I am a big advocate of the Page Object Pattern (POP) as defined by the experts at Selenium: https://code.google.com/p/selenium/wiki/PageObjects
A key view of theirs that I have always followed when using Appium with Java is: "Methods return other PageObjects"
e.g. LoginPage loginPage = homePage.gotoLoginPage();
I am now trying to following POP using Calabash with Ruby and so have been writing code like this:
e.g. @login_page = @home_page.goto_login_page
However, since Ruby doesn't know what type of object @login_page is or @home_page is, you dont get any of the benefits of intellisense showing what methods are available for a given page.

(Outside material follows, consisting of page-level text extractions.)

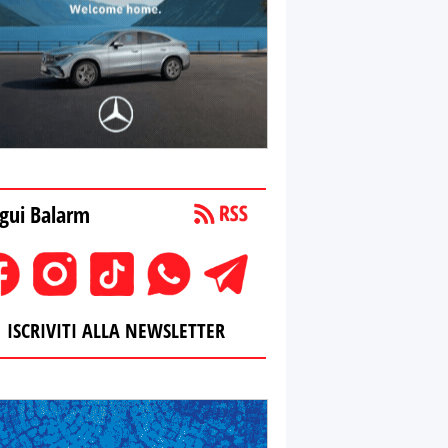
gui Balarm
ISCRIVITI ALLA NEWSLETTER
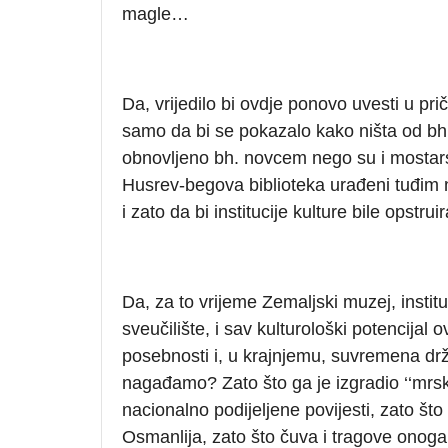
magle…
Da, vrijedilo bi ovdje ponovo uvesti u pr
samo da bi se pokazalo kako ništa od bh.
obnovljeno bh. novcem nego su i mostarski
Husrev-begova biblioteka urađeni tuđim
i zato da bi institucije kulture bile opstru
Da, za to vrijeme Zemaljski muzej, institu
sveučilište, i sav kulturološki potencijal o
posebnosti i, u krajnjemu, suvremena drža
nagađamo? Zato što ga je izgradio ‘‘mrsk
nacionalno podijeljene povijesti, zato š
Osmanlija, zato što čuva i tragove onoga 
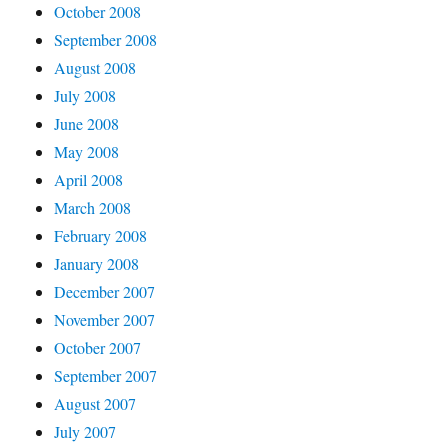
October 2008
September 2008
August 2008
July 2008
June 2008
May 2008
April 2008
March 2008
February 2008
January 2008
December 2007
November 2007
October 2007
September 2007
August 2007
July 2007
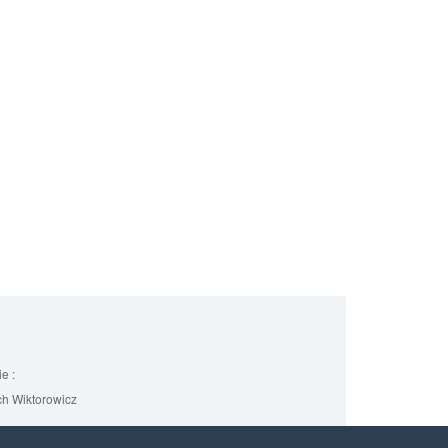
e :
h Wiktorowicz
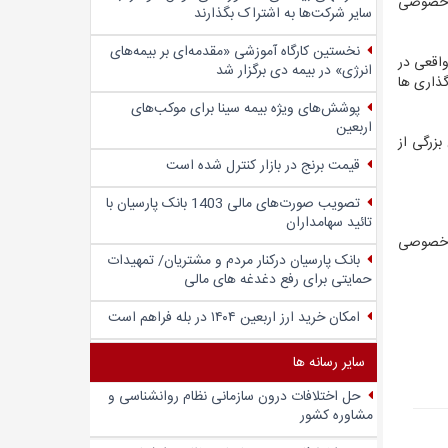
یلیارد تومان را به بخش خصوصی
سایر شرکت‌ها به اشتراک بگذارند
نخستین کارگاه آموزشی «مقدمه‌ای بر بیمه‌های
خش خصوصی واقعی در
انرژی» در بیمه دی برگزار شد
ه 67 درصد رسید و در دولت دوازدهم هم خوشبختانه 100 درصد واگذاری ها
پوشش‌های ویژه بیمه سینا برای موکب‌های
اربعین
بزرگی از
قیمت برنج در بازار کنترل شده است
تصویب صورت‌های مالی 1403 بانک پارسیان با
تائید سهامداران
و خصوصی
بانک پارسیان درکنار مردم و مشتریان/ تمهیدات
حمایتی برای رفع دغدغه های مالی
امکان خرید ارز اربعین ۱۴۰۴ در بله فراهم است
سایر رسانه ها
حل اختلافات درون سازمانی نظام روانشناسی و
مشاوره کشور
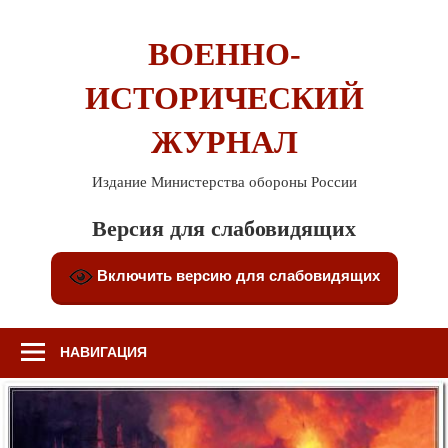
Перейти
к
ВОЕННО-
содержимому
ИСТОРИЧЕСКИЙ
ЖУРНАЛ
Издание Министерства обороны России
Версия для слабовидящих
Включить версию для слабовидящих
НАВИГАЦИЯ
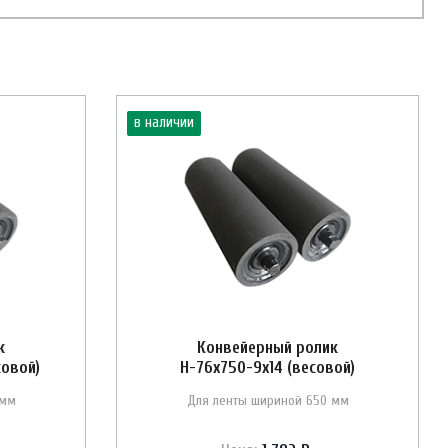
в наличии
к
Конвейерный ролик
совой)
Н-76х750-9х14 (весовой)
 мм
Для ленты шириной 650 мм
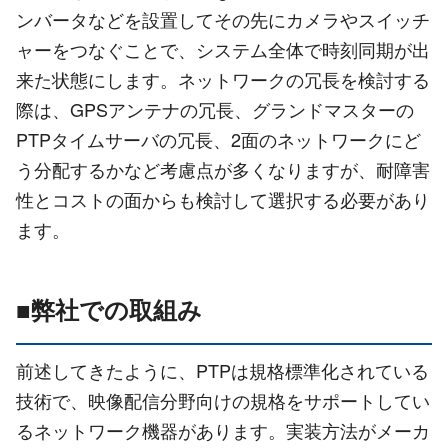
ンバータなどを設置してその先にカメラやスイッチ
ャーをつなぐことで、システム全体で時刻同期が出
来た状態にします。ネットワークの冗長を検討する
際は、GPSアンテナの冗長、グランドマスターの
PTPタイムサーバの冗長、2面のネットワークにど
う分配するかなど考慮点が多くなりますが、耐障害
性とコストの面からも検討して選択する必要があり
ます。
■弊社での取組み
前述してきたように、PTPは規格標準化されている
技術で、映像配信分野向けの規格をサポートしてい
るネットワーク機器があります。実装方法がメーカ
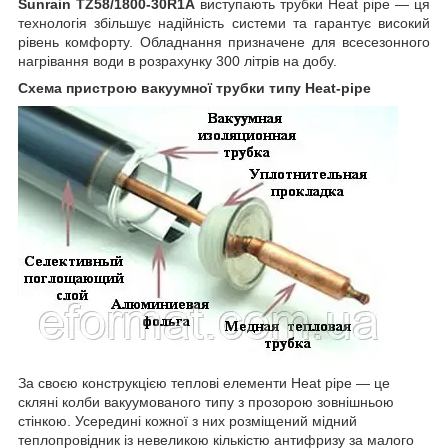
Sunrain TZ58/1800-30R1A
виступають трубки Heat pipe — ця
технологія збільшує надійність системи та гарантує високий
рівень комфорту. Обладнання призначене для всесезонного
нагрівання води в розрахунку 300 літрів на добу.
Схема пристрою вакуумної трубки типу Heat-pipe
За своєю конструкцією теплові елементи Heat pipe — це
скляні колби вакуумованого типу з прозорою зовнішньою
стінкою. Усередині кожної з них розміщений мідний
теплопровідник із невеликою кількістю антифризу за малого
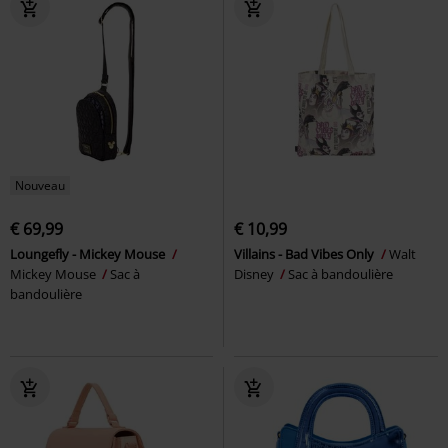
Nouveau
€ 69,99
€ 10,99
Loungefly - Mickey Mouse
Villains - Bad Vibes Only
Walt
Mickey Mouse
Sac à
Disney
Sac à bandoulière
bandoulière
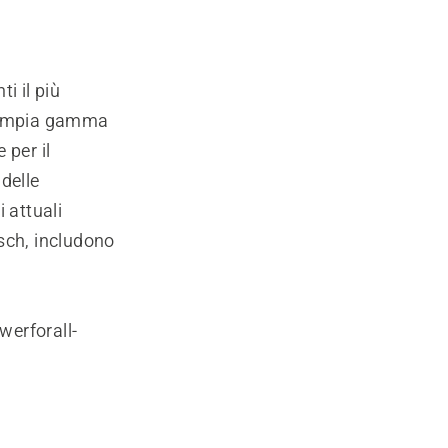
.
ti il più
ù ampia gamma
 per il
 delle
i attuali
sch, includono
.
werforall-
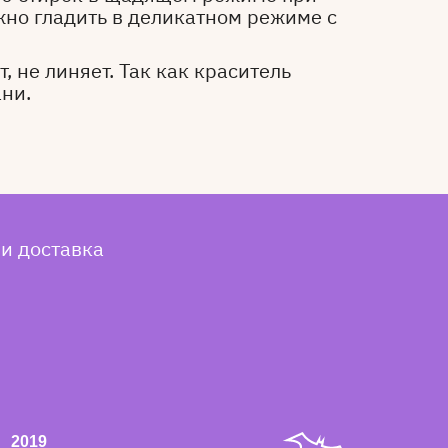
жно гладить в деликатном режиме с
, не линяет. Так как краситель
ани.
 и доставка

Anyone know a good way around this?
Found a way of getting this to work after much research and applying well known Java/C#/Obj-c principles to Ruby:
Given(/^I am on the launch page$/) do
@launch_page ||= LaunchPage.new
end
When(/^I open the set alarm time page$/) do
@set_alarm_page = @launch_page.goto_set_alarm_page
end
When(/^I open our apps from the home page$/) do
@launch_page.navigation_toolbar.open_our_apps
end
Then(/^I should see the homepage alarm time is (\d+)$/) do |alarm_time|
alarm_time_actual = @launch_page.get_alarm_time
assert_equal(alarm_time, alarm_time_actual)
end
As long as somewhere on the step definition class you explicitly create a new page object (in the above example: LaunchPage.new), then all subsequent pages will provide intellisense method/property values, since the resulting page types returned will be known by RubyMine.